Literate Haskell support
If you append +lhs
to an appropriate input or output format (markdown
, rst
, or latex
for input or output; beamer
, html
or html5
for output only), pandoc will treat the document as literate Haskell source. This means that
In markdown input, “bird track” sections will be parsed as Haskell code rather than block quotations. Text between \begin{code}
and \end{code}
will also be treated as Haskell code.
In markdown output, code blocks with classes haskell
and literate
will be rendered using bird tracks, and block quotations will be indented one space, so they will not be treated as Haskell code. In addition, headers will be rendered setext-style (with underlines) rather than atx-style (with ‘#’ characters). (This is because ghc treats ‘#’ characters in column 1 as introducing line numbers.)

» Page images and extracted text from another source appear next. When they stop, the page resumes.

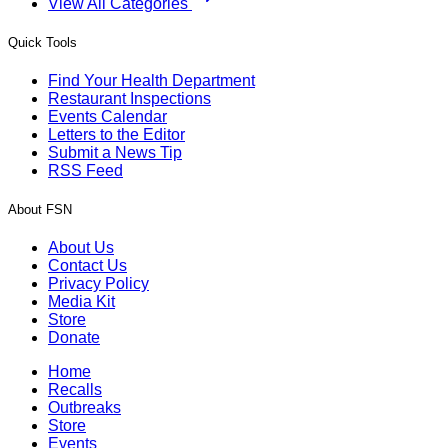
View All Categories
Quick Tools
Find Your Health Department
Restaurant Inspections
Events Calendar
Letters to the Editor
Submit a News Tip
RSS Feed
About FSN
About Us
Contact Us
Privacy Policy
Media Kit
Store
Donate
Home
Recalls
Outbreaks
Store
Events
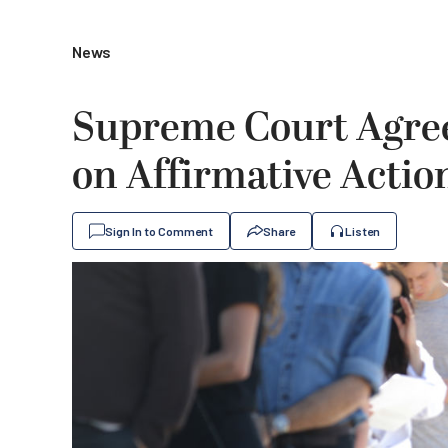
News
Supreme Court Agree
on Affirmative Actio
Sign In to Comment
Share
Listen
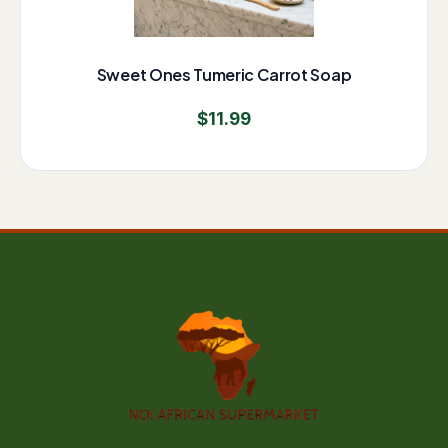
Sweet Ones Tumeric Carrot Soap
$
11.99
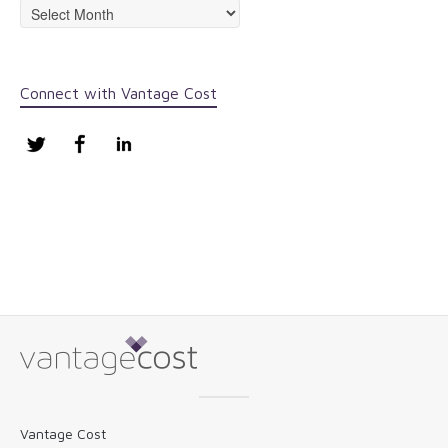
Archives
Connect with Vantage Cost
Twitter
Facebook
LinkedIn
Vantage Cost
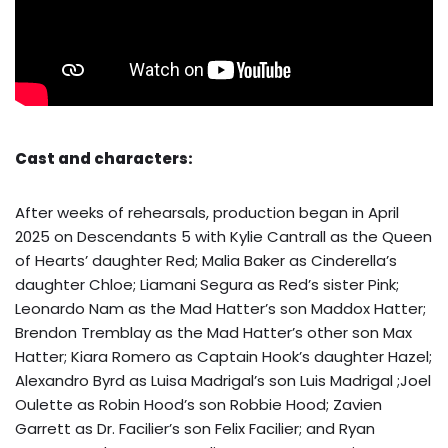
Cast and characters:
After weeks of rehearsals, production began in April
2025 on Descendants 5 with Kylie Cantrall as the Queen
of Hearts’ daughter Red; Malia Baker as Cinderella’s
daughter Chloe; Liamani Segura as Red’s sister Pink;
Leonardo Nam as the Mad Hatter’s son Maddox Hatter;
Brendon Tremblay as the Mad Hatter’s other son Max
Hatter; Kiara Romero as Captain Hook’s daughter Hazel;
Alexandro Byrd as Luisa Madrigal’s son Luis Madrigal ;Joel
Oulette as Robin Hood’s son Robbie Hood; Zavien
Garrett as Dr. Facilier’s son Felix Facilier; and Ryan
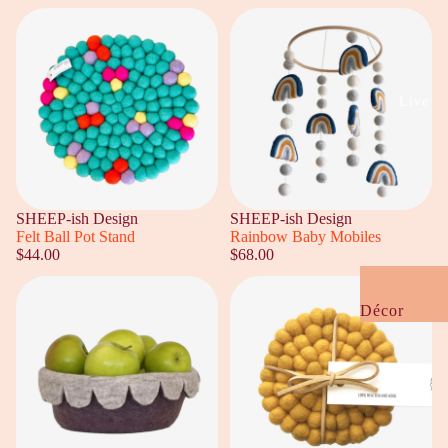
Baby
Kids
Gift Guides
Live
Under $20
Under $50
Under $100
SHEEP-ish Design
SHEEP-ish Design
Housewarmi
Felt Ball Pot Stand
Rainbow Baby Mobiles
$44.00
$68.00
Wedding +
Engagement
Décor
NZ Flavour
Cushions +
Kooky Quirk
Bedding
Gifts
Furniture +
Rugs
Cards +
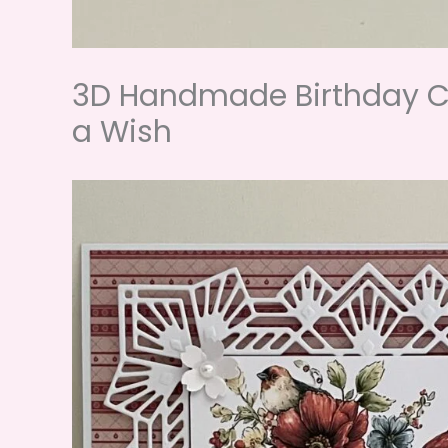
3D Handmade Birthday Ca
a Wish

In restructured text input, “bird track” sections will be parsed as Haskell code.
In restructured text output, code blocks with class haskell
will be rendered using bird tracks.
In LaTeX input, text in code
environments will be parsed as Haskell code.
In LaTeX output, code blocks with class haskell
will be rendered inside code
environments.
In HTML output, code blocks with class haskell
will be rendered with class literatehaskell
and bird tracks.
Examples:
pandoc -f markdown+lhs -t html
reads literate Haskell source formatted with markdown conventions and writes ordinary HTML (without bird tracks).
pandoc -f markdown+lhs -t html+lhs
writes HTML with the Haskell code in bird tracks, so it can be copied and pasted as literate Haskell source.